Wat vinden partijen in beroep?
4. Eiser voert aan dat niet duidelijk en inzichtelijk is wat het door verweerder gehanteerde toetsingscriterium is geweest bij het al dan niet opnemen van een plaats in de tabel met plaatsen die buiten de 25 kilometer vallen. Op de bijlage staan plaatsen die qua afstand verder van de plaats van tewerkstelling liggen dan [woonplaats] . Eiser betoogt dat hij in het belang van zijn gezin heeft gekozen voor [woonplaats] . Voor verweerder zou er aanleiding moeten om de hardheidsclausule toe te passen. Eiser wijst er op dat de Belastingdienst de norm hanteert dat een verhuiskostenvergoeding vrij van loonheffing is als de werknemer meer dan 25 kilometer van het werk woont en verhuist, waardoor de afstand tussen zijn nieuwe woning en zijn werk ten minste 60% minder wordt.
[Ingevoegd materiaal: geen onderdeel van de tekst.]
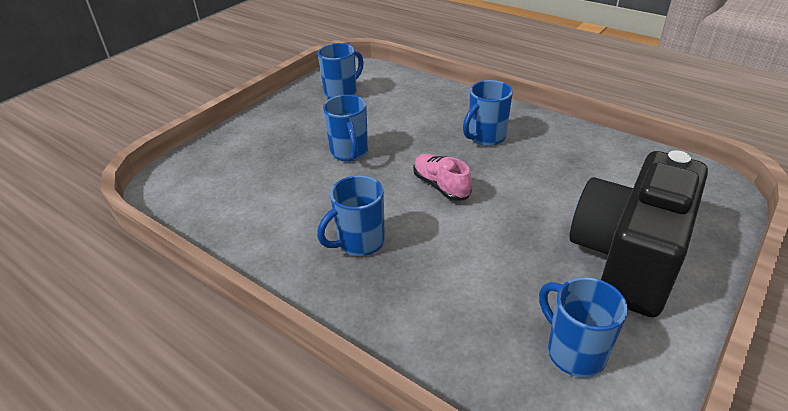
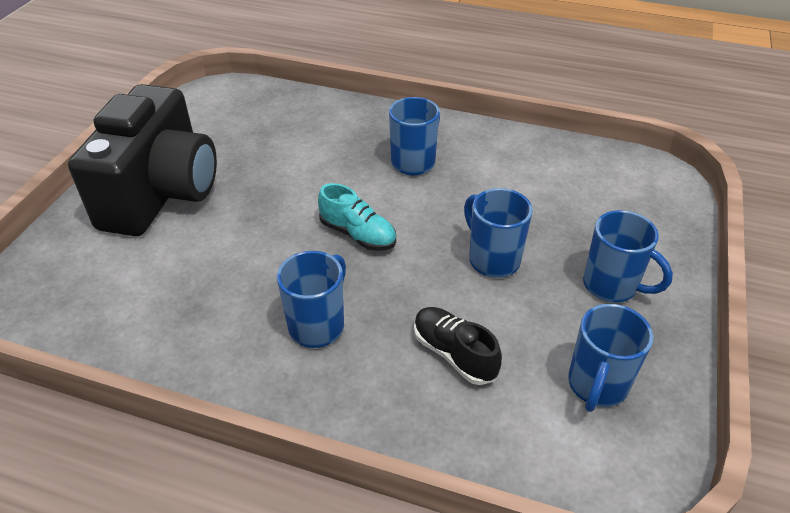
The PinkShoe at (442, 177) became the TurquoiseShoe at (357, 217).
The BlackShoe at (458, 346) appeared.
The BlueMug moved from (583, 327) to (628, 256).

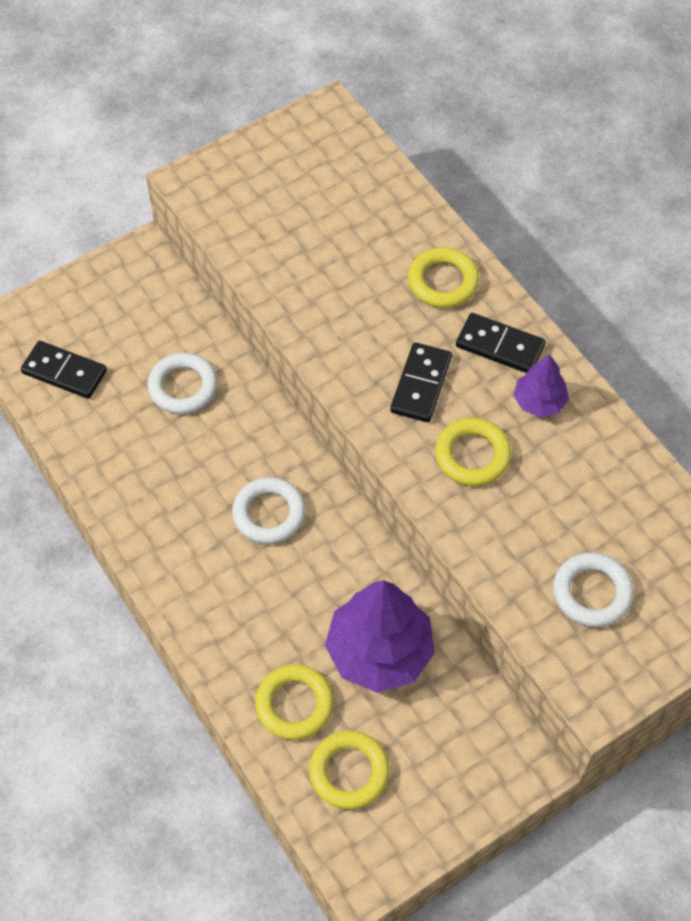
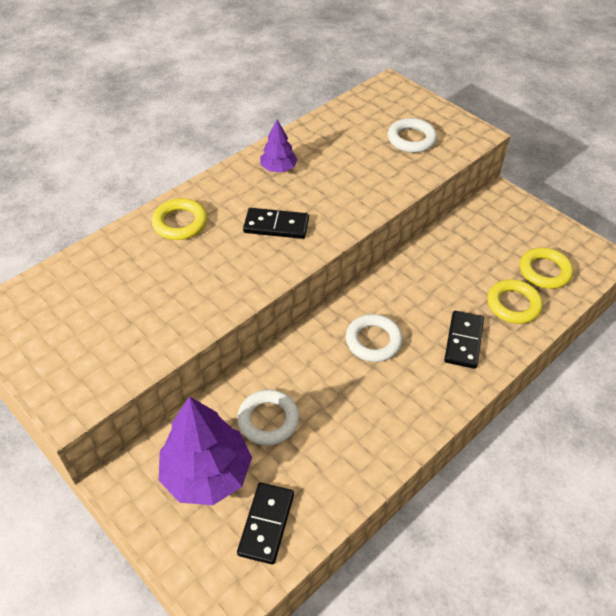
The PurpleTree moved from (380, 636) to (205, 450).
The BlackDomino moved from (501, 343) to (464, 340).
The YellowRing at (473, 452) disappeared.

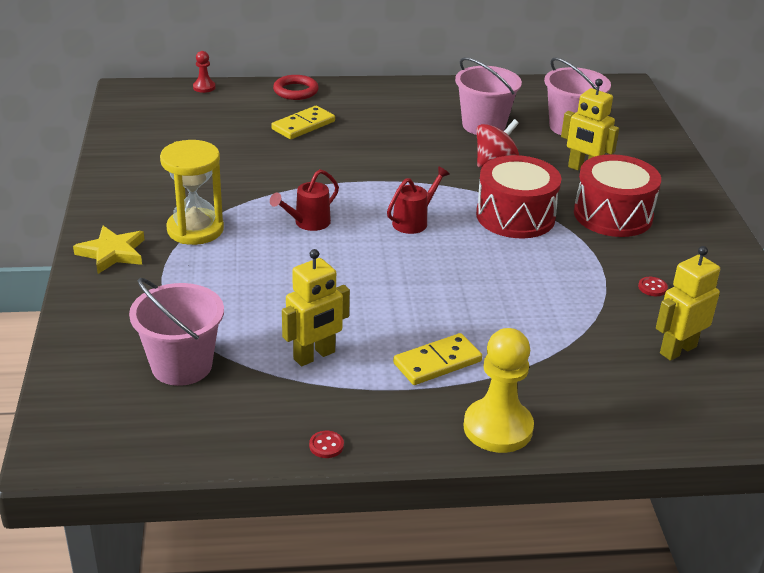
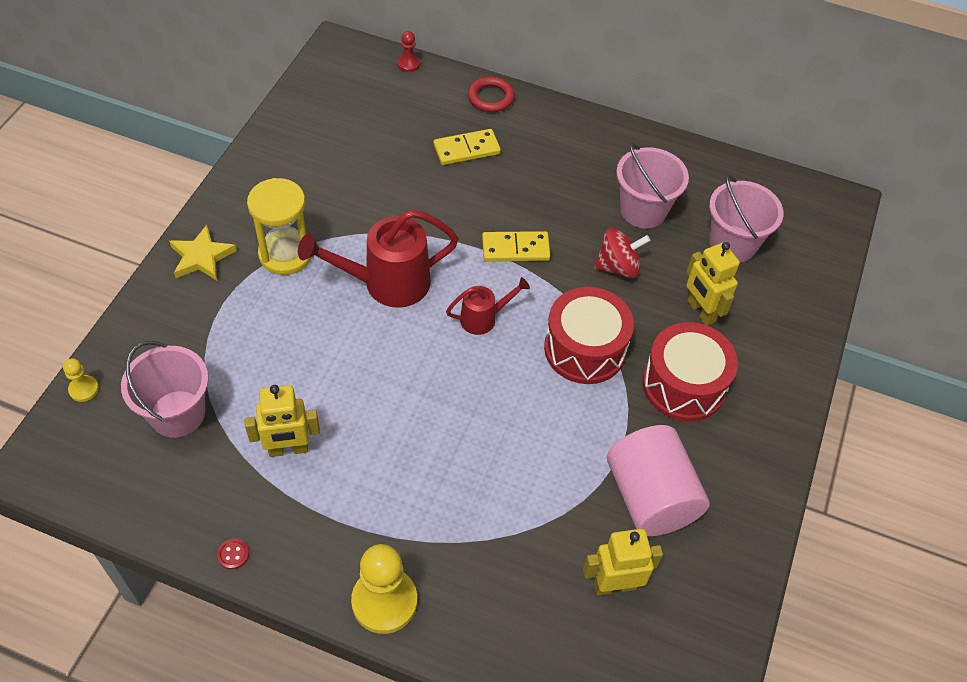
The YellowPawn at (81, 380) appeared.
The RedWateringCan at (304, 200) changed to 1.86 times the size.
The YellowDomino moved from (437, 359) to (516, 246).
The RedButton at (653, 286) was replaced by the PinkCylinder at (658, 480).

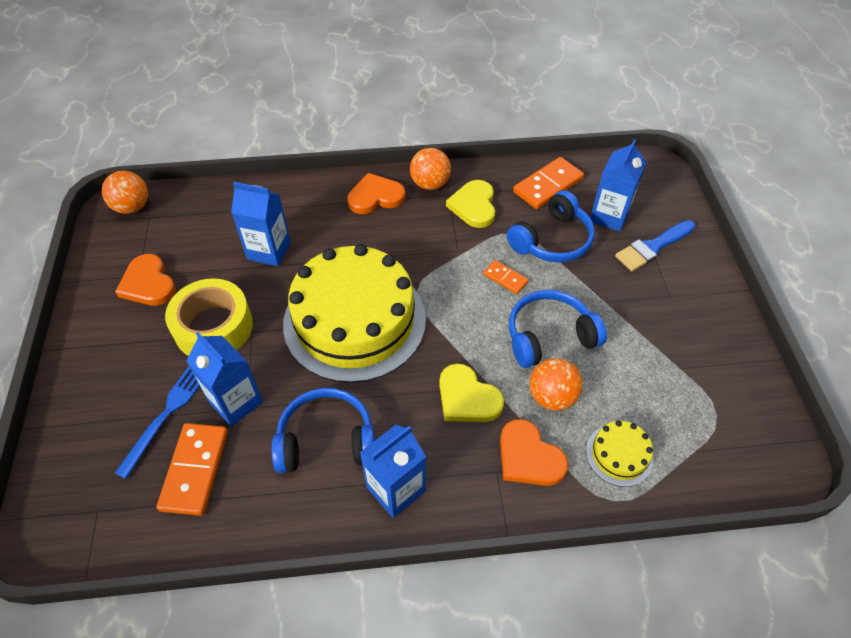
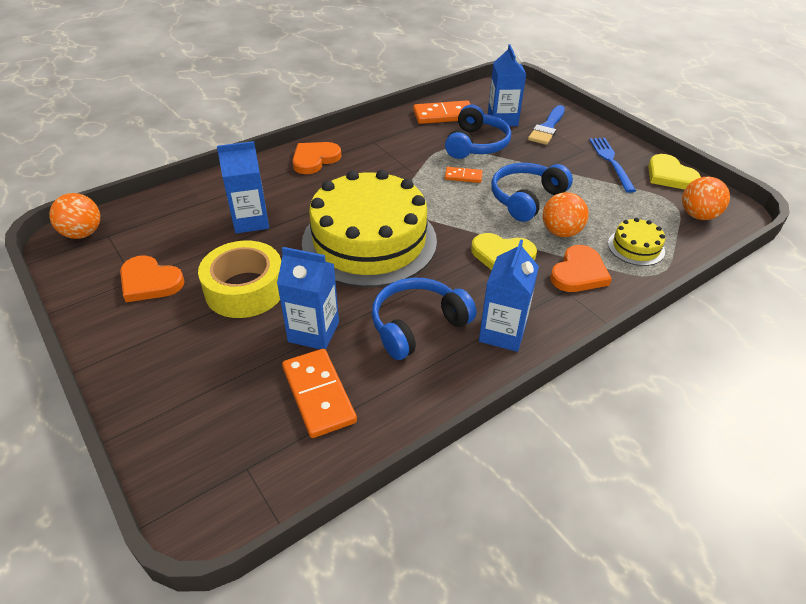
The OrangeDomino at (548, 183) turned 60 degrees clockwise.
The OrangeHeart at (534, 452) turned 75 degrees counterclockwise.
The BlueFork moved from (157, 423) to (612, 165).
The YellowHeart moved from (470, 204) to (674, 171).
The OrangeBall moved from (430, 169) to (706, 198).

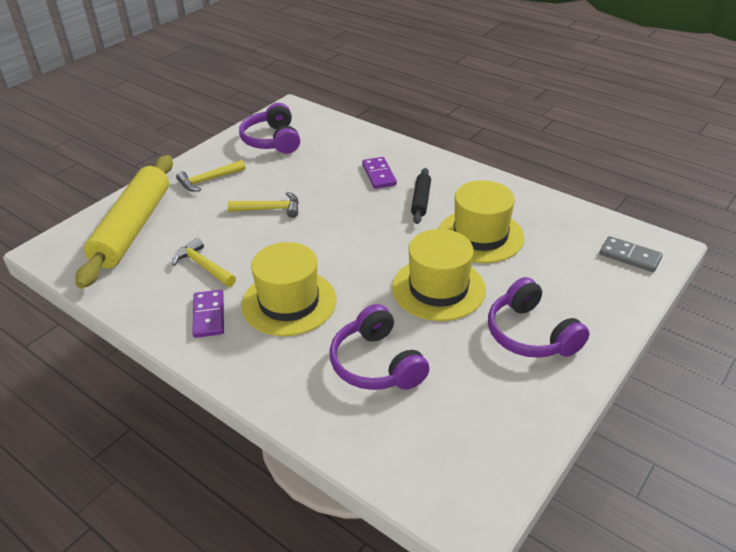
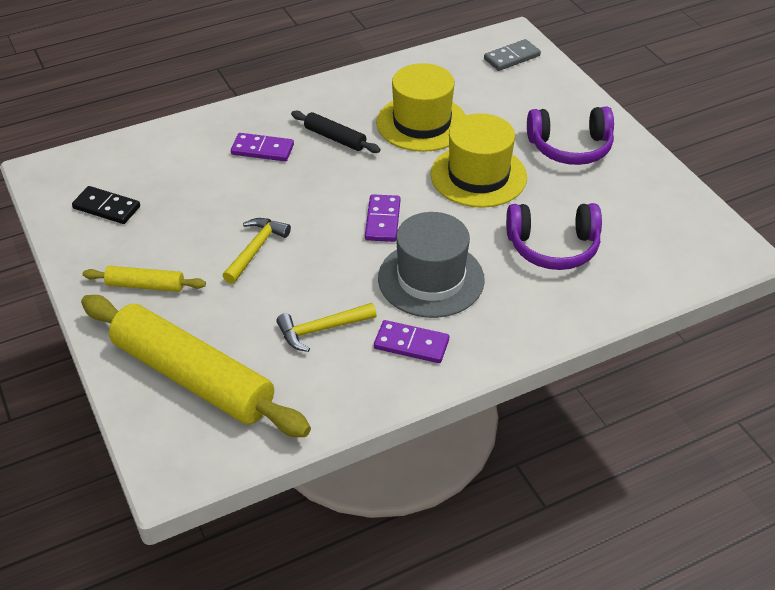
The PurpleHeadphones at (269, 128) was replaced by the BlackDomino at (106, 205).
The YellowHammer at (210, 175) was replaced by the YellowRollingPin at (144, 279).
The PurpleDomino at (382, 218) appeared.
The YellowHat at (288, 289) became the GreyHat at (431, 265).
Eiser zou bij het toepassen van die norm aanspraak hebben op een vergoeding.
5. Verweerder heeft ter zitting toegelicht dat de bijlage al geruime tijd bestaat. Dat daarop plaatsen staan die qua afstand verder van eisers tewerkstellingsplaats liggen dan [woonplaats] vindt zijn verklaring hierin dat een aantal jaren terug in de nabijheid van de luchthaven weinig woningen waren te vinden. In het kader van de volkshuisvesting werden in groeikernen als Purmerend veel woningen werden gebouwd. Daarin werd toen aanleiding gevonden plaatsen als Purmerend (40 km), Maarsen (36 km) en Woerden (42 km) aan de lijst toe te voegen. Het aanvraagformulier vermeldt ook hoe wensen tot wijziging van het overzicht kunnen worden ingediend. Verweerder meent dat de uitgangspunten bij de keuze voor het opnemen van de plaatsen op de bijlage voldoende duidelijk zijn. Verweerder heeft kenbaar gemaakt dat het voornemen bestaat de verhuiskostenvergoedingsregeling te wijzigen. Niet ondenkbaar is dat, zoals eiser voorhoudt, wordt aangesloten bij de regeling van de Belastingdienst. De vakbonden hebben echter het overleg met Defensie opgezegd, waardoor het proces tot wijziging stilligt.
Wat is het oordeel van de rechtbank?
6.1
De rechtbank laat in het midden of de minister dan wel de staatssecretaris, namens wie een verweerschrift is uitgebracht, bevoegd was het bestreden besluit te nemen. Uit een uitspraak van de hoogste bestuursrechter volgt dat de minister bevoegd is een besluit te nemen, ook al is de bevoegdheid aan de staatssecretaris toebedeeld [1] .
6.2.
De rechtbank is van oordeel dat verweerder voldoende inzichtelijk heeft verklaard over de achtergrond van de keuze van vestigingsplaatsen buiten 25 kilometer van eisers plaats van tewerkstelling op het overzicht. Die keuze is niet willekeurig of onredelijk geweest. Verweerder heeft ook voldoende gemotiveerd dat uit de website Funda volgt dat er in het zoekprofiel van eiser binnen een straal van 25 kilometer van eisers plaats van tewerkstelling in mei 2019 veel woningen beschikbaar waren. Daarmee is genoegzaam geconcretiseerd dat het voor eiser niet onmogelijk was te kiezen voor een woonplaats waarbij wel aanspraak bestond op vergoeding van verhuiskosten. De omstandigheid dat vanuit fiscaal oogpunt verweerder een andere regeling mag vaststellen brengt niet mee dat verweerder met toepassing van artikel 31 van het VKBD in het geval van eiser had moeten aannemen dat sprake is van een situatie die leidt tot onbillijkheid van overwegende aard.
Conclusie
7. Het beroep is ongegrond.
8. Voor een proceskostenveroordeling bestaat geen aanleiding.

Beslissing

De rechtbank verklaart het beroep ongegrond.
Deze uitspraak is gedaan door mr. G.P. Kleijn, rechter, in aanwezigheid van mr. A. Badermann, griffier, op 29 juni 2021.
griffier rechter
Afschrift verzonden aan partijen op:

Rechtsmiddel

Tegen deze uitspraak kan binnen zes weken na de dag van verzending van de uitspraak daarvan hoger beroep worden ingesteld bij de Centrale Raad van Beroep. Als hoger beroep is ingesteld, kan bij de voorzieningenrechter van de hogerberoepsrechter worden verzocht om het treffen van een voorlopige voorziening of om het opheffen of wijzigen van een bij deze uitspraak getroffen voorlopige voorziening.